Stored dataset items

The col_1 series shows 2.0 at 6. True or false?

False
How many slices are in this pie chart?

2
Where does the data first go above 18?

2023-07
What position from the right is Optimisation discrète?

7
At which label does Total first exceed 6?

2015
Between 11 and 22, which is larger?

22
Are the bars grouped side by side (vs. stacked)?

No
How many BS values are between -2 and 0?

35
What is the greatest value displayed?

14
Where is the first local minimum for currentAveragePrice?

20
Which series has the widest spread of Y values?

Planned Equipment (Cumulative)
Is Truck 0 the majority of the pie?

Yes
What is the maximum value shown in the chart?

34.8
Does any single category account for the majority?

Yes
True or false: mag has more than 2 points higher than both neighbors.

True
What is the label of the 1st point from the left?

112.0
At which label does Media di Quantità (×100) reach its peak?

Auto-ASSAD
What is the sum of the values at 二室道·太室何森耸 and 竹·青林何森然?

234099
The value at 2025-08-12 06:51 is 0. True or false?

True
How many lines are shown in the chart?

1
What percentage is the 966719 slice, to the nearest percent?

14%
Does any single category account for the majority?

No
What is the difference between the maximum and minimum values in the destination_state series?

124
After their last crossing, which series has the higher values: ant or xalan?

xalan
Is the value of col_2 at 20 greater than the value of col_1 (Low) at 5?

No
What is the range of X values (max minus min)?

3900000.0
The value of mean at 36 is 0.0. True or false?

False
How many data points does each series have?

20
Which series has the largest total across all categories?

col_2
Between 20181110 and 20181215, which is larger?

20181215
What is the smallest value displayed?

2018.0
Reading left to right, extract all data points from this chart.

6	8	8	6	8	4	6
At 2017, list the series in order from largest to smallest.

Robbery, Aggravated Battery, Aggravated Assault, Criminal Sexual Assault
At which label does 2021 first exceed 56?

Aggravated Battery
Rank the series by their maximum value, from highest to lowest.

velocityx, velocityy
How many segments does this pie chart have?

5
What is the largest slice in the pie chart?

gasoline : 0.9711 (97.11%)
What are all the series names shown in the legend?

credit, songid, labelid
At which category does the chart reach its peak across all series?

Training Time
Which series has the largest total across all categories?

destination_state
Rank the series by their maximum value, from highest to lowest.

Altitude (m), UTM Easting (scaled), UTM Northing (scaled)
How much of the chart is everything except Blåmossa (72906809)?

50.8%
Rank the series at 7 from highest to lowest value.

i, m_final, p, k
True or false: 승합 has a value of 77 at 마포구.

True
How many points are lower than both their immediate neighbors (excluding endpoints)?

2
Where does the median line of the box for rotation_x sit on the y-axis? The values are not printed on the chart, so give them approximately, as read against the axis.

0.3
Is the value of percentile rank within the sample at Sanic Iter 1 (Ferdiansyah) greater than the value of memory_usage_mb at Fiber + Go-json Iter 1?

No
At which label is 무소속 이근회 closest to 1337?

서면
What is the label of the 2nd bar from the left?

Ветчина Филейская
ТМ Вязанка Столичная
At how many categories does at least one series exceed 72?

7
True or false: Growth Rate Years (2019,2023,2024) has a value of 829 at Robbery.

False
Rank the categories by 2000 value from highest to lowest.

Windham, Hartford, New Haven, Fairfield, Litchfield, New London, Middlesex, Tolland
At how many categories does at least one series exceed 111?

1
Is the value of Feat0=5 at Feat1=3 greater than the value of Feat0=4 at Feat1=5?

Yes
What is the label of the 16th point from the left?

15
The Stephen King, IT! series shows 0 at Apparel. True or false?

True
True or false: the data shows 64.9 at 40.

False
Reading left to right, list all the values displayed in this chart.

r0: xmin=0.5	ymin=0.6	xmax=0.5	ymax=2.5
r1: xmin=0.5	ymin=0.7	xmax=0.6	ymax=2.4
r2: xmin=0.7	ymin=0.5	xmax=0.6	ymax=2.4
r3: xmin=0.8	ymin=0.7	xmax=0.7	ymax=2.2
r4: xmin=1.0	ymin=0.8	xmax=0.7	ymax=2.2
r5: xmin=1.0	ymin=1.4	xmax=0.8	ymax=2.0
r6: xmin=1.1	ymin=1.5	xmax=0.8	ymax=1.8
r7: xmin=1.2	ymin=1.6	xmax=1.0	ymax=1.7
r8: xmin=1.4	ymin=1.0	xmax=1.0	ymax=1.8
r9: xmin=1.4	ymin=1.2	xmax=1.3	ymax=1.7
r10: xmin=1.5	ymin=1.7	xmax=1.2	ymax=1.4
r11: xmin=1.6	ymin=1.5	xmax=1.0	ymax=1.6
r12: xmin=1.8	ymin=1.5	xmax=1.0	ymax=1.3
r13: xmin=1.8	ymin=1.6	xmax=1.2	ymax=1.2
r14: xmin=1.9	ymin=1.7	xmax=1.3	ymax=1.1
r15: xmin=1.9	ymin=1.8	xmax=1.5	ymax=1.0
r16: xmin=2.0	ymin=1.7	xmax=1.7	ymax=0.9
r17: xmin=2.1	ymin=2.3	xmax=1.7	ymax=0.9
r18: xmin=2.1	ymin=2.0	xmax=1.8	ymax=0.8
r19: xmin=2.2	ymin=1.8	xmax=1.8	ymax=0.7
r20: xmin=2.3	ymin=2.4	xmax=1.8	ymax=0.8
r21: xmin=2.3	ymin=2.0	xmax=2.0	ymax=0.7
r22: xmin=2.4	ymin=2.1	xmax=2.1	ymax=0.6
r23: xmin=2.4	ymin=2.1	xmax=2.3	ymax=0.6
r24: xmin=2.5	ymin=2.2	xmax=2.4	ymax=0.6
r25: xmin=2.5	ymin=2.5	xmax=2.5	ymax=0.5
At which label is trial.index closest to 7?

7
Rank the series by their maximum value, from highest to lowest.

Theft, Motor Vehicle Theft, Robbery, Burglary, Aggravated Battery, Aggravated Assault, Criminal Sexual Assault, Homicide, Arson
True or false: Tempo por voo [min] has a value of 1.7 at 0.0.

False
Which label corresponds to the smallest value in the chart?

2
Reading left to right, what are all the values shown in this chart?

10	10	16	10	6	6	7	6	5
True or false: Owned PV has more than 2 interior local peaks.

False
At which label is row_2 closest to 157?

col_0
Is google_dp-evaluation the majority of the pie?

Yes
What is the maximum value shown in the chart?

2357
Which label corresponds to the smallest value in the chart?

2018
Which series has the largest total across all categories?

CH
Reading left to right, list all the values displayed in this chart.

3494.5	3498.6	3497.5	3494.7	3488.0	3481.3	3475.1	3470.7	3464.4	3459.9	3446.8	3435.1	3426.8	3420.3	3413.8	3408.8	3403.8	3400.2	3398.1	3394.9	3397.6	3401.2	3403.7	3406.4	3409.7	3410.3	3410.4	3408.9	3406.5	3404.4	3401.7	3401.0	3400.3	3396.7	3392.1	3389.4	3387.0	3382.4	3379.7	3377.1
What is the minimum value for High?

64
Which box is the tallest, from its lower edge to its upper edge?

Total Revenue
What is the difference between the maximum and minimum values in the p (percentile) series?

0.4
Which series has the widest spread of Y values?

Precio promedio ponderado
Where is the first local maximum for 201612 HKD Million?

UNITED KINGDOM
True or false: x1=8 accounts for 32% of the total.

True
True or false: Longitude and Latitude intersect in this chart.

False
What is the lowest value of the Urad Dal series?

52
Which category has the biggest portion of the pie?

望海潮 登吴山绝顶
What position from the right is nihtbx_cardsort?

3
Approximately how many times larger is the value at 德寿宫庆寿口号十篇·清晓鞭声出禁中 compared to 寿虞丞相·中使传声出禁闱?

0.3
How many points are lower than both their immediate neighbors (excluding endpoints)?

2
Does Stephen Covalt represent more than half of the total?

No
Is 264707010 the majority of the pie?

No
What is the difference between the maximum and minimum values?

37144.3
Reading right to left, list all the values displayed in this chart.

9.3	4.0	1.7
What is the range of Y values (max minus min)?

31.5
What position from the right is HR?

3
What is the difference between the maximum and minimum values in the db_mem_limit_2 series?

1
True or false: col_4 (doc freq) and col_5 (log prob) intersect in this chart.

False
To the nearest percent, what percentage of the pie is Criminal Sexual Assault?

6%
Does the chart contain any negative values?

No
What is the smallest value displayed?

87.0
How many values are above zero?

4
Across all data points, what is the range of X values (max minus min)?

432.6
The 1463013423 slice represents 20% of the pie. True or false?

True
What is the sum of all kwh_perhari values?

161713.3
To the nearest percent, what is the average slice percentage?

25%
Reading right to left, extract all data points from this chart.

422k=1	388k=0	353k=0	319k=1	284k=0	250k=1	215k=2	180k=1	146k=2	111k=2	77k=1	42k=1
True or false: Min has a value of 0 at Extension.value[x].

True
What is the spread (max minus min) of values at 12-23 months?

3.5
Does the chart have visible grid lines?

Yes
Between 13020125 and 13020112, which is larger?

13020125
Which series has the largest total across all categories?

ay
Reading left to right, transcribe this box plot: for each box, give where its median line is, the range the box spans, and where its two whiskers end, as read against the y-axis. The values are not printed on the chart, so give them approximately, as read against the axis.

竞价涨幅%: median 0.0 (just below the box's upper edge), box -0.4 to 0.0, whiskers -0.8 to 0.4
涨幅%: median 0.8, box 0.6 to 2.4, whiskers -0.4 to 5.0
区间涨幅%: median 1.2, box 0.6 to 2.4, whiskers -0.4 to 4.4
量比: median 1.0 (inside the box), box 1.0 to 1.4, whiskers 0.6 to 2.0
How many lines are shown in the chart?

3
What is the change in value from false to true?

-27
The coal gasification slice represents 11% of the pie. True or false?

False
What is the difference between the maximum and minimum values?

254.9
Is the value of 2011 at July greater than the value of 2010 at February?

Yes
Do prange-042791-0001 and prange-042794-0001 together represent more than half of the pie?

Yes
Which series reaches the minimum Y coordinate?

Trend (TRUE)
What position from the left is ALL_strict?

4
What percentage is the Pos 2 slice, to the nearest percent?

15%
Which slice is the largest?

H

## Work required:
How many lines in the records above contain the string "exceed"? Reply with the number only.

## Exercise solution:
4